Connected cars, autonomous cars, these are some of the key buzzwords at ITU Telecom World in Bangkok in Thailand. Included are vehicles that are supposed to make our lives easier, simpler, safer and more enjoyable.
Chinese-owned British-marque MG was showing off its car for web-surfing social media addicts. The company is hoping it will push consumers buttons and help revive its fortunes.
“I will show you when you are in the car and want to play wi-fi hotspot. You can push there and access from your mobile phone. Now I am connected to MG GS wi-fi hotspost – you can play internet all the way. And you have the application for MG GS, this one.
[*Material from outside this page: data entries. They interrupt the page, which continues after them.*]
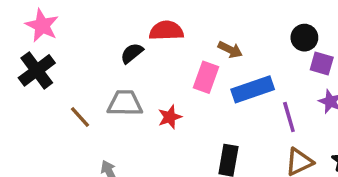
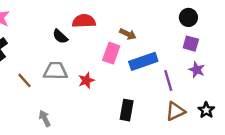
black circle: (304, 38) -> (188, 17), moved
black semicircle: (132, 53) -> (60, 36), turned -98

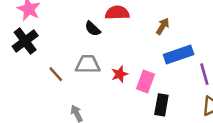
brown arrow: (128, 34) -> (163, 26), turned -84
pink rectangle: (111, 53) -> (145, 82), moved

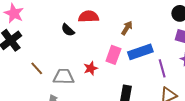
gray trapezoid: (88, 64) -> (64, 77), moved
pink rectangle: (145, 82) -> (113, 55), moved

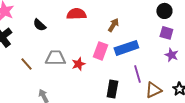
black semicircle: (68, 30) -> (39, 25), moved
purple line: (162, 68) -> (137, 74), moved
gray trapezoid: (64, 77) -> (55, 58), moved

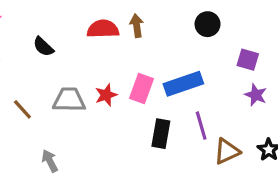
black circle: (164, 11) -> (208, 24), moved
brown arrow: (113, 25) -> (137, 26), moved, turned -40
red star: (78, 64) -> (106, 95), moved
black rectangle: (112, 89) -> (161, 134), moved

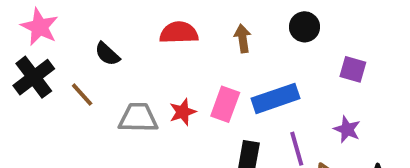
brown arrow: (137, 26) -> (243, 38), moved
purple star: (256, 95) -> (347, 129), moved
brown line: (22, 109) -> (82, 95), moved

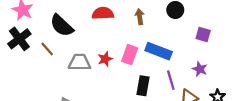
black semicircle: (107, 54) -> (62, 26), size x1.6
blue rectangle: (275, 98) -> (159, 51), turned 40

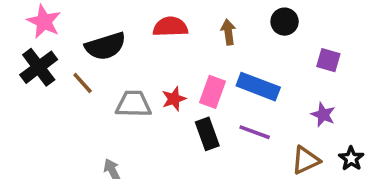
black semicircle: (62, 26) -> (105, 46), turned -60
purple line: (171, 80) -> (255, 132), moved, turned -54
black rectangle: (143, 86) -> (207, 134), moved, turned -30

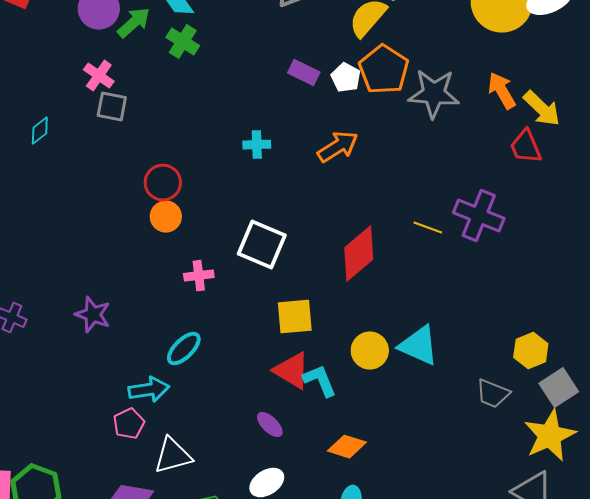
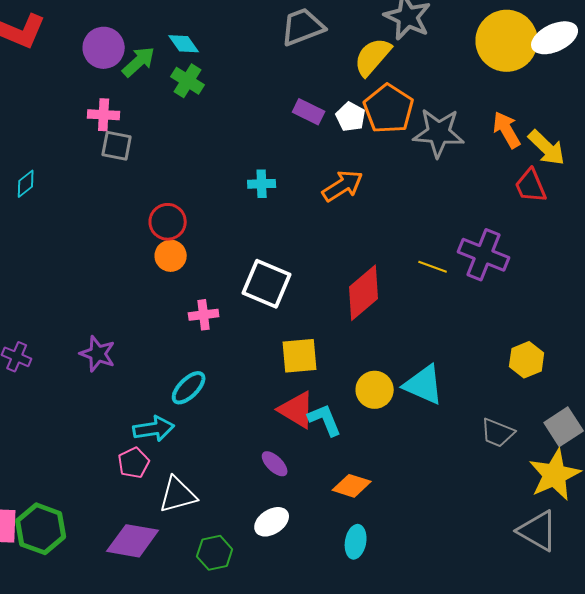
pink cross: (99, 76) -> (104, 115), turned -32
cyan diamond: (40, 131) -> (26, 184), moved
yellow hexagon: (531, 351) -> (527, 360), moved

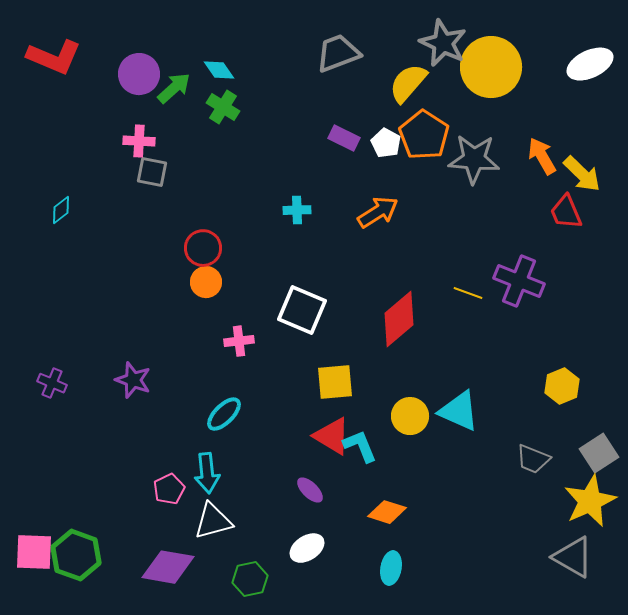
yellow circle: (507, 41) -> (491, 67), moved
cyan arrow: (154, 429) -> (207, 473), moved, turned 93

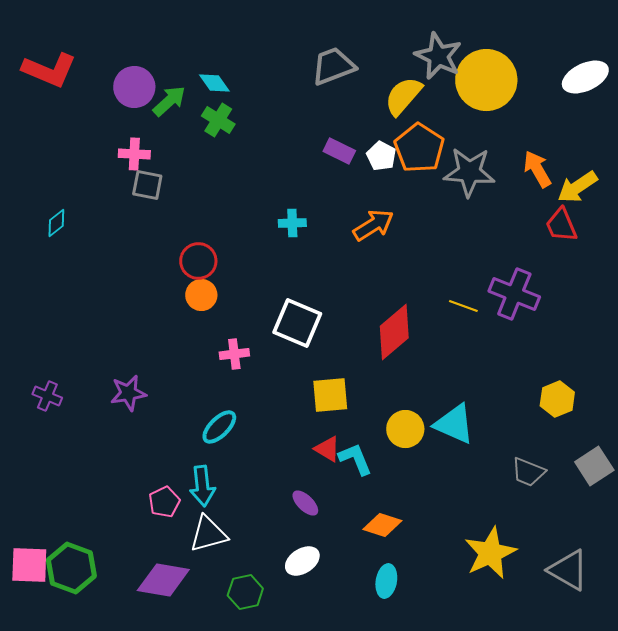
yellow arrow: (582, 174) -> (577, 187), turned 102
purple star: (133, 380) -> (128, 393), turned -30
red triangle: (332, 436) -> (327, 449), size x0.7
yellow star: (590, 501) -> (490, 553), moved

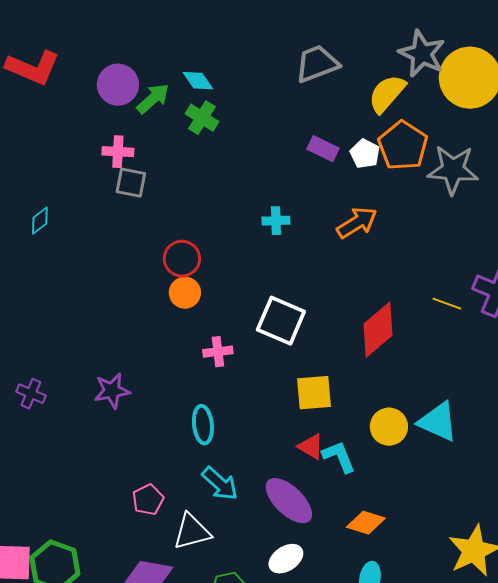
cyan ellipse: (219, 427) -> (203, 425), turned -51
cyan arrow: (202, 486) -> (220, 484), moved, turned -42
purple ellipse: (305, 503) -> (289, 501), size x1.8

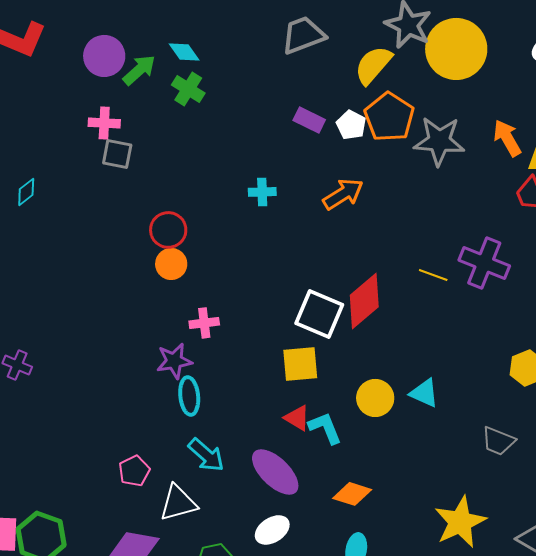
white square: (281, 321) -> (319, 314), moved
purple star: (112, 391) -> (174, 361), moved
cyan triangle: (438, 422) -> (424, 393), size x0.7

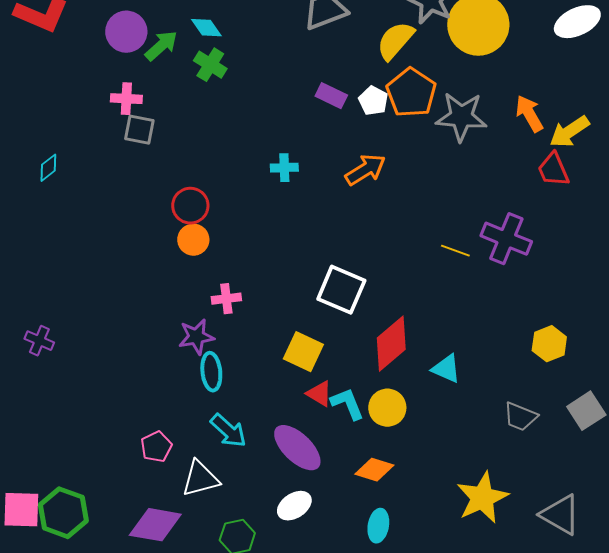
red diamond: (364, 301) -> (391, 344), moved
yellow square: (300, 364) -> (303, 352), moved, turned 30
yellow circle: (375, 398) -> (387, 408), moved

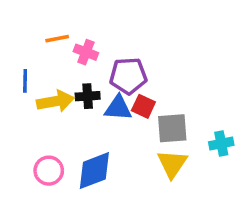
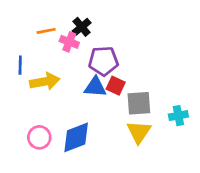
black cross: (88, 96) -> (82, 27), moved, turned -36

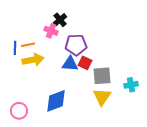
orange line: (46, 31) -> (28, 45), moved
pink circle: (39, 137) -> (19, 111), moved

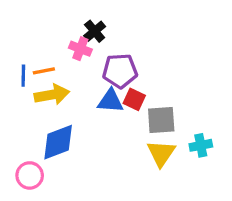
cyan cross: (131, 85) -> (201, 145), moved
blue diamond: (56, 101) -> (58, 142), moved

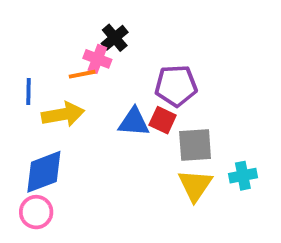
orange line: (44, 71) -> (82, 74), moved
purple pentagon: (120, 71) -> (176, 86), moved
blue diamond: (58, 142) -> (44, 172), moved

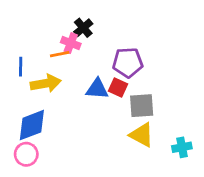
cyan cross: (243, 176) -> (182, 147), moved
yellow triangle: (195, 185) -> (142, 135), turned -36

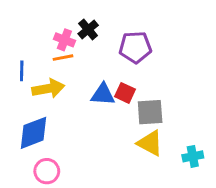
pink cross: (71, 43) -> (64, 40), moved
purple pentagon: (128, 62) -> (135, 47), moved
pink circle: (26, 154) -> (47, 171), moved

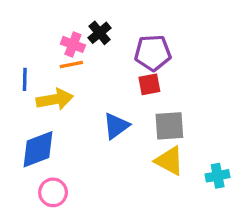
red square: (125, 93) -> (149, 84), moved, turned -36
blue triangle: (103, 94) -> (116, 126), moved, turned -40

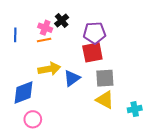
blue line: (25, 79) -> (15, 35), moved
red square: (149, 84) -> (92, 52), size x1.5
yellow arrow: (55, 99) -> (49, 69), moved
And you have a GPS tracking, so when your car is lost, or you can’t find your car, GPS is real-time for where is your car. Can turn on light and beep beep and you can find your car in car park or anything,” says MG spokeswoman Titchaya Theewararos.
In-car web browsing is fun, but the vision from car industry and telecoms leaders at this conference goes much further, aiming to combine advanced safety and obstacle avoidance technology with upcoming 5G high bandwidth connectivity.
“You don’t only connect to the car – you connect to the pedestrian, you connect to the bicycle, you connect to the home, the mobile phone, to the data centre. This means you can get more information about the traffic, about the weather. So it’s not only car to car, it’s car to many things, car to anything,” says ITS Thailand’s Passakon Prathombutr.
To make this technology work means bringing together two quite different industries – ICT and car manufacturing.
“There’s a sort of common ground because now the vehicle industry, they recognise the use of this 5G is very helpful for them. We also recognise the vehicle industry also gives us a great service and business opportunity,” says the Director of ITU Telecommunication’s Standardization Bureau, Chaesub Lee.
There are many hurdles yet to overcome but both carmakers and tech gurus agree these connected vehicles are part of our future.